ACTIVITY. Word for word, restate the records that come after this.

[RECORDS TO USE Boundary: Start]

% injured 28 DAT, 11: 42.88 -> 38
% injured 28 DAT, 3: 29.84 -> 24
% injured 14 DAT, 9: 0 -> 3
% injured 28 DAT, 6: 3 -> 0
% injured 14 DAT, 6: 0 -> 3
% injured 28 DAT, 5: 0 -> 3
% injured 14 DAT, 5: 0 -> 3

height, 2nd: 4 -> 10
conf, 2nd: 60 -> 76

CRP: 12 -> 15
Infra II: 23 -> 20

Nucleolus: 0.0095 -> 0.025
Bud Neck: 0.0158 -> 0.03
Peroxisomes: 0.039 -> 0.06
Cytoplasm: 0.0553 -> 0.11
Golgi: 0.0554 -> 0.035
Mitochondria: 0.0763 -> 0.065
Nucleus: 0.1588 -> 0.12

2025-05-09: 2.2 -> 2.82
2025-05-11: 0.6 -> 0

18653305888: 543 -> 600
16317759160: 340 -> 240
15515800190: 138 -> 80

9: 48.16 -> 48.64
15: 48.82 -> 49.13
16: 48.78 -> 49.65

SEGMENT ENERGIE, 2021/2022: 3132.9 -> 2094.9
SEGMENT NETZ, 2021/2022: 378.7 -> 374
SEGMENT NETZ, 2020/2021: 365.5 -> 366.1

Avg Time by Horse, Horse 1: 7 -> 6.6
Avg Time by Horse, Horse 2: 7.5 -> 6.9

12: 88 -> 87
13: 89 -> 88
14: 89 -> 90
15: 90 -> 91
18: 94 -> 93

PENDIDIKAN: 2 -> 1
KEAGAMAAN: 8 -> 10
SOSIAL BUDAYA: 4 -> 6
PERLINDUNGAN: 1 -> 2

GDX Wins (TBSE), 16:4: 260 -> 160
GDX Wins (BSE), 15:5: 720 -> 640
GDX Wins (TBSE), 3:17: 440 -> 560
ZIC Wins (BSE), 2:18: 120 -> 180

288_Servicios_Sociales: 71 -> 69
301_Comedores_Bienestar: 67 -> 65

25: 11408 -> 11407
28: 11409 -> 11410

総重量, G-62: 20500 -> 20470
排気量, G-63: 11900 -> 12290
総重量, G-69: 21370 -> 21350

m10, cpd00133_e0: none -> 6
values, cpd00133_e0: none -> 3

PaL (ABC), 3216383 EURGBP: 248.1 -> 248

[RECORDS TO USE Boundary: End]

FINISHED EXERCISE.
% injured 28 DAT, 11: 42.88 -> 38
% injured 28 DAT, 3: 29.84 -> 24
% injured 14 DAT, 9: 0 -> 3
% injured 28 DAT, 6: 3 -> 0
% injured 14 DAT, 6: 0 -> 3
% injured 28 DAT, 5: 0 -> 3
% injured 14 DAT, 5: 0 -> 3

height, 2nd: 4 -> 10
conf, 2nd: 60 -> 76

CRP: 12 -> 15
Infra II: 23 -> 20

Nucleolus: 0.0095 -> 0.025
Bud Neck: 0.0158 -> 0.03
Peroxisomes: 0.039 -> 0.06
Cytoplasm: 0.0553 -> 0.11
Golgi: 0.0554 -> 0.035
Mitochondria: 0.0763 -> 0.065
Nucleus: 0.1588 -> 0.12

2025-05-09: 2.2 -> 2.82
2025-05-11: 0.6 -> 0

18653305888: 543 -> 600
16317759160: 340 -> 240
15515800190: 138 -> 80

9: 48.16 -> 48.64
15: 48.82 -> 49.13
16: 48.78 -> 49.65

SEGMENT ENERGIE, 2021/2022: 3132.9 -> 2094.9
SEGMENT NETZ, 2021/2022: 378.7 -> 374
SEGMENT NETZ, 2020/2021: 365.5 -> 366.1

Avg Time by Horse, Horse 1: 7 -> 6.6
Avg Time by Horse, Horse 2: 7.5 -> 6.9

12: 88 -> 87
13: 89 -> 88
14: 89 -> 90
15: 90 -> 91
18: 94 -> 93

PENDIDIKAN: 2 -> 1
KEAGAMAAN: 8 -> 10
SOSIAL BUDAYA: 4 -> 6
PERLINDUNGAN: 1 -> 2

GDX Wins (TBSE), 16:4: 260 -> 160
GDX Wins (BSE), 15:5: 720 -> 640
GDX Wins (TBSE), 3:17: 440 -> 560
ZIC Wins (BSE), 2:18: 120 -> 180

288_Servicios_Sociales: 71 -> 69
301_Comedores_Bienestar: 67 -> 65

25: 11408 -> 11407
28: 11409 -> 11410

総重量, G-62: 20500 -> 20470
排気量, G-63: 11900 -> 12290
総重量, G-69: 21370 -> 21350

m10, cpd00133_e0: none -> 6
values, cpd00133_e0: none -> 3

PaL (ABC), 3216383 EURGBP: 248.1 -> 248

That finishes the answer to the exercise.